For those avidly keeping track, you will be pleased to learn that I attempted wheatgrass shot #2 a few days ago in Ann Arbor. All told, it was a much better experience than the first. I suspect this is because either wheatgrass in Michigan is superior to that in Manhattan, or my expectations got involved and screwed with the experience, as they tend to do. Also the one in Ann Arbor came in a tiny, tiny mug. We are now accepting votes on which reason it actually is. Write-ins are acceptable, within reason of course.

I leave you, fine readers, with a new superlative:
Number 1 Unsung Hero of the Lettuce Community Award: Arugula.

Yes, dissertations and variations on greens, followed by apologies for both. That is what I will rename my blog.

P.S. New Experience for the day: Looked "arugula" up in the dictionary because the powers that be in this blog site are telling me I'm spelling it wrong. All it says for the definition is "the rocket plant, used for cooking". That is even less helpful than definitions for adverbs that give you the adjective + "behaving as though" or "tending to".

Wednesday, March 5, 2008

Miscellanea

Truth of the day: Just because the technology exists doesn't mean you have to use it.

Superlative of the day: The most elegant subway connection in NYC: the one between the FV and the ACE at West 4th. Look it up on a map. It's the ballroom dance of subway transfers.

Revisited memory of the day: Gimme! Coffee cafe on Lorimer in Brooklyn.

Tuesday, March 4, 2008

No way to know!

Our perspective controls everything, even things that happen as -- what we at least thought were -- seemingly straightforward chemical reactions in the body! Before you dismiss that sentence as making no sense, fine readers, let me explain: there's an article in the NYTimes today on drinking and why people do it and how people in different cultures react to excessive consumption of alcohol. Now, not only do people in different cultures act differently when they're drunk (Americans get aggressive, Japanese sing, Brazilians in some areas get really reserved. Are you surprised by any of this?), but also how our body responds to alcohol can depend on whether we think we're drinking it! Apparently in the 80s a series of studies were conducted where study participants were either given alcoholic drinks or a placebo. The ones who thought they were getting alcohol but weren't acted just as ridiculous as the ones who actually were. And vice-versa, those who only thought they were not drinking acted the same as who actually were not drinking. Most amazing of all:

"One participant insisted that she could not have been drinking because alcohol always made her flush.

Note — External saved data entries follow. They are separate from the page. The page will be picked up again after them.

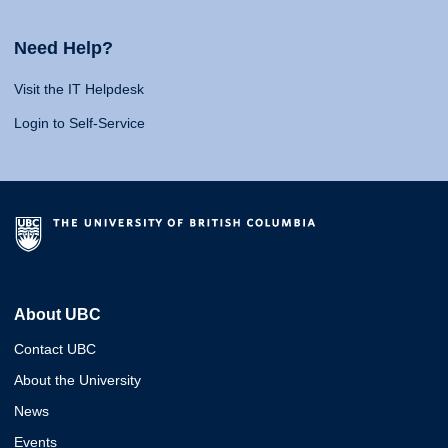
Need Help?
Visit the IT Helpdesk
Login to Self-Service
About UBC
Contact UBC
About the University
News
Events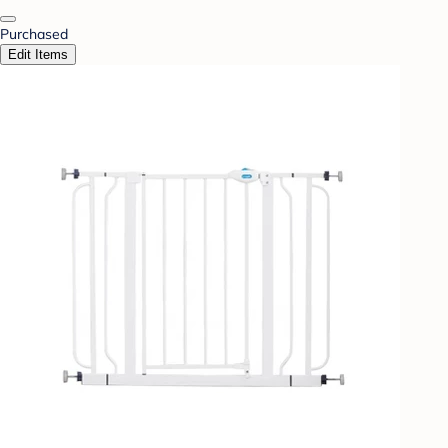
Purchased
Edit Items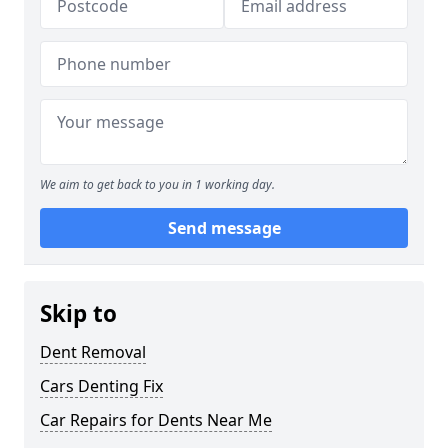
We aim to get back to you in 1 working day.
Send message
Skip to
Dent Removal
Cars Denting Fix
Car Repairs for Dents Near Me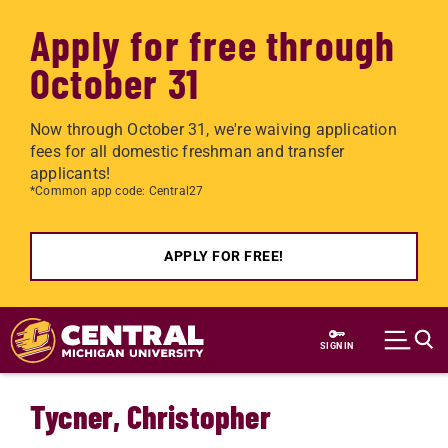
Apply for free through
October 31
Now through October 31, we're waiving application
fees for all domestic freshman and transfer
applicants!
*Common app code: Central27
APPLY FOR FREE!
Skip to main content
SIGN IN
Tycner, Christopher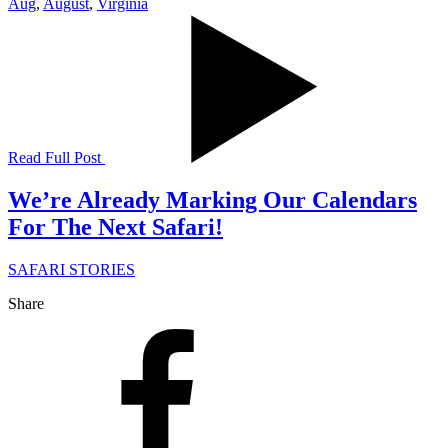
Aug
,
August
,
Virginia
Read Full Post
We’re Already Marking Our Calendars
For The Next Safari!
SAFARI STORIES
Share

“We told her that, yes, in fact she was drinking it,” Dr. Marlatt said. “She immediately flushed.”

Incredible, right?! I'm telling you, 90% of what we do has everything to do with what we think is going on, not what's actually going on. Well, maybe not 90%, but I bet it's high. I'll say it: maybe even higher! I suppose there's no way to ever know, unless humans start getting tested by aliens. Otherwise we're trapped in our own perception nightmare.

Oh, and not only that, but people in different cultures drink for different reasons. Apparently Western cultures are more prone to excuse drinking as a needed "mental vacation" than other cultures. Just more evidence that the Western political/social/economic model is not the cure-all some purport it to be.

Finally, if nothing else, this article has one of the most aesthetically pleasing sentences I've read in a long time: "the disconnect between the conventional wisdom and the available evidence is even now so scandalous as to exceed the limits of reasonable toleration.”

I love that shit. If you still want to read the actual article even though I've spoiled all the highlights for you, you can find it here. In the meantime, I'll work on spoiler alerts.

Monorific

Truth for the Day: There is no way to explain to someone else how boring someone is without also being completely boring yourself.

New Experience for the Day: Issued a money order.

Falsehood for the day: There's no such thing as the metaphorical dragon. Old experience for the day: Was painfully ambivalent at one point.

I think that's a fine way to ring in March. Carry cash, kids.